Prevalence of hepatitis and its correlation with serum ferritin and aminotransferase levels among thalassemia major patients in Indonesia
Background Thalassemia major patients who undergo routine transfusion have an increased risk of acquiring transfusion-transmitted infections (TTI), including hepatitis B and C. These diseases have serious implications and may affect the serum ferritin and aminotransferase levels of thalassemia major patients.
Objectives To identify the prevalence of hepatitis B and/or C infections among thalassemia major patients and to evaluate its correlation with serum ferritin and aminotransferase levels.
Methods This was across-sectional study conducted at the Thalassemia Center of Dr. Cipto Mangunkusumo Hospital in Jakarta, Indonesia. The subjects were screened for hepatitis B and C infections, and their serum ferritin and aminotransferase levels were also measured.

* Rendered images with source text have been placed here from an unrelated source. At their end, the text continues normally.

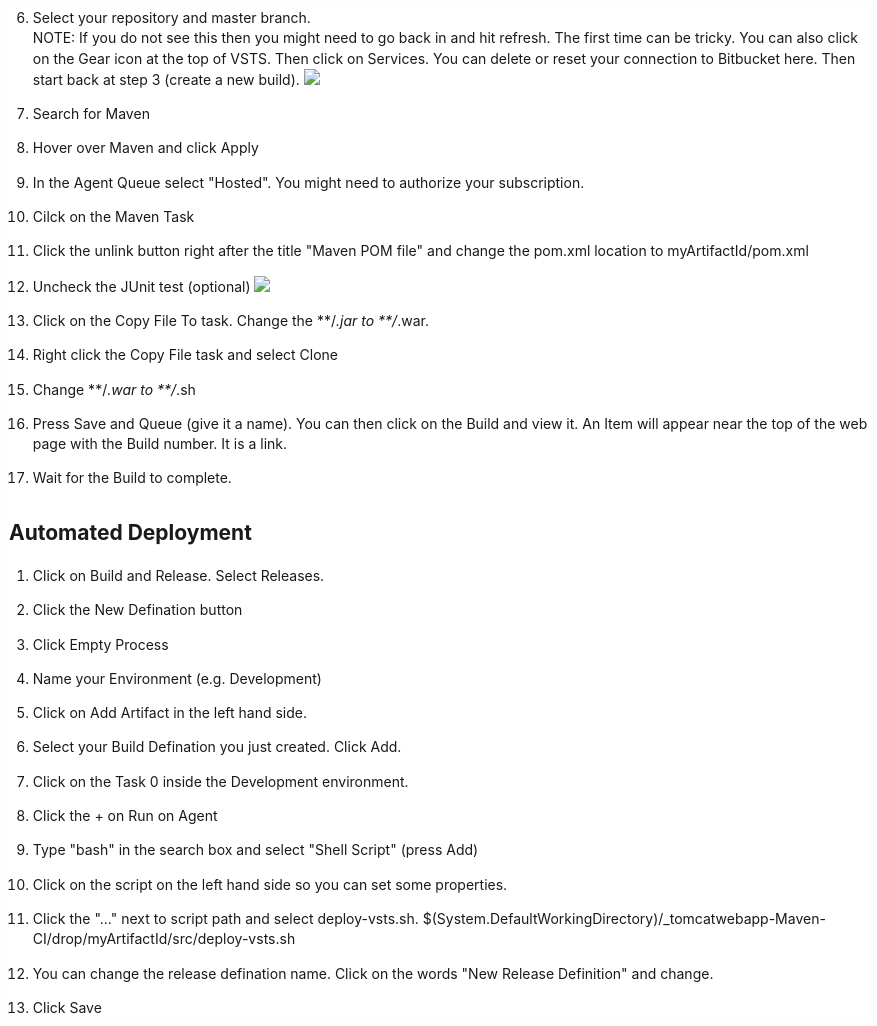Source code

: 6. Select your repository and master branch.  
   NOTE: If you do not see this then you might need to go back in and hit refresh.  The first time can be tricky.  You can also click on the Gear icon at the top of VSTS.  Then click on Services.  You can delete or reset your connection to Bitbucket here.  Then start back at step 3 (create a new build).
![](https://raw.githubusercontent.com/AdamPaternostro/Azure-Tomcat-WAR-Deploy/master/images/step14.png)
   
7. Search for Maven

8. Hover over Maven and click Apply

9. In the Agent Queue select "Hosted".  You might need to authorize your subscription.

10. Cilck on the Maven Task

11. Click the unlink button right after the title "Maven POM file" and change the pom.xml location to myArtifactId/pom.xml

11. Uncheck the JUnit test (optional)
![](https://raw.githubusercontent.com/AdamPaternostro/Azure-Tomcat-WAR-Deploy/master/images/step16.png)

12. Click on the Copy File To task.  Change the **/*.jar to **/*.war. 

13. Right click the Copy File task and select Clone

14.  Change **/*.war to **/*.sh

15.  Press Save and Queue (give it a name).  You can then click on the Build and view it.  An Item will appear near the top of the web page with the Build number.  It is a link.

16. Wait for the Build to complete.

## Automated Deployment
1. Click on Build and Release.  Select Releases.

2. Click the New Defination button

3. Click Empty Process

4. Name your Environment (e.g. Development)

5. Click on Add Artifact in the left hand side.  

6. Select your Build Defination you just created.  Click Add.

7. Click on the Task 0 inside the Development environment.

8. Click the + on Run on Agent

9. Type "bash" in the search box and select "Shell Script" (press Add)

10. Click on the script on the left hand side so you can set some properties.

11. Click the "..." next to script path and select deploy-vsts.sh.  $(System.DefaultWorkingDirectory)/_tomcatwebapp-Maven-CI/drop/myArtifactId/src/deploy-vsts.sh

12.  You can change the release defination name.  Click on the words "New Release Definition" and change.

13. Click Save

Results In total, 621 subjects were included in the study, among which 5 subjects tested positive for hepatitis B surface antigen (HBsAg) (0.8%), 111 subjects tested positive for anti-HCV (17.8%), and 5 subjects tested positive for both HBsAg and anti-HCV (0.8%). The subjects who tested positive for hepatitis B, hepatitis C, or both showed significantly higher values of aspartate aminotransferase (AST), alanine aminotransferase (ALT), and serum ferritin compared to their negative counterparts. Moreover, serum ferritin showed a positive, moderate correlation with both AST and ALT.
Conclusion This study shows a significant association between hepatitis and serum ferritin as well as aminotransferase levels. Early detection and early management of hepatitis B and C infections is warranted to minimize the occurrence of liver damage in thalassemia major patients.